ECLI:NL:HR:2008:BD6831
Hoge Raad
- Cassatie
- J.W. van den Berge
- C. Schaap
- A.H.T. Heisterkamp
- Rechtspraak.nl
Bewijskracht van schermprint bij naheffingsaanslag parkeerbelasting gemeente Rotterdam
In deze zaak gaat het om een naheffingsaanslag in de parkeerbelastingen van de gemeente Rotterdam, opgelegd aan belanghebbende op 24 juli 2004. De naheffingsaanslag werd opgelegd omdat de parkeercontroleur constateerde dat de verschuldigde parkeerbelasting niet was voldaan. Na bezwaar tegen de naheffingsaanslag, handhaafde de directeur Gemeentebelastingen de aanslag. Het Gerechtshof te 's-Gravenhage verklaarde het beroep van belanghebbende gegrond en vernietigde de naheffingsaanslag. De Hoge Raad heeft het beroep in cassatie van het college van burgemeester en wethouders van de gemeente Rotterdam gegrond verklaard en de uitspraak van het Hof vernietigd, met uitzondering van de beslissing omtrent het griffierecht.
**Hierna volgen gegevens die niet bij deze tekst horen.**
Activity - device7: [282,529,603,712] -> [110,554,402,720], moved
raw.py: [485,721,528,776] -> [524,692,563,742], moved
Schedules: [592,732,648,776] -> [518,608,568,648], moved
De zaak is verwezen naar het Gerechtshof te Amsterdam voor verdere behandeling.
De Hoge Raad oordeelde dat het Hof onjuist had geoordeeld over de bewijskracht van een schermprint die door de parkeercontroleur was gemaakt. Het Hof had overwogen dat de heffingsambtenaar geen deugdelijk bewijs had geleverd tegenover de door belanghebbende overgelegde dagdeelvergunning. De Hoge Raad stelde vast dat het Hof onvoldoende had gemotiveerd waarom de schermprint niet als bewijs kon dienen. De Hoge Raad benadrukte dat de heffingsambtenaar had aangevoerd dat de tekst op de schermprint, die aangaf dat de dagdeelvergunning eerder was gebruikt, door de parkeercontroleur was ingevoerd bij het opleggen van de naheffingsaanslag. Het Hof had niet duidelijk gemaakt hoe dit betoog in de bewijswaardering was betrokken.
De Hoge Raad concludeerde dat de uitspraak van het Hof niet in stand kon blijven en dat verwijzing naar een ander Hof noodzakelijk was. De proceskosten werden niet toegewezen, omdat de Hoge Raad geen termen aanwezig achtte voor een veroordeling in de proceskosten.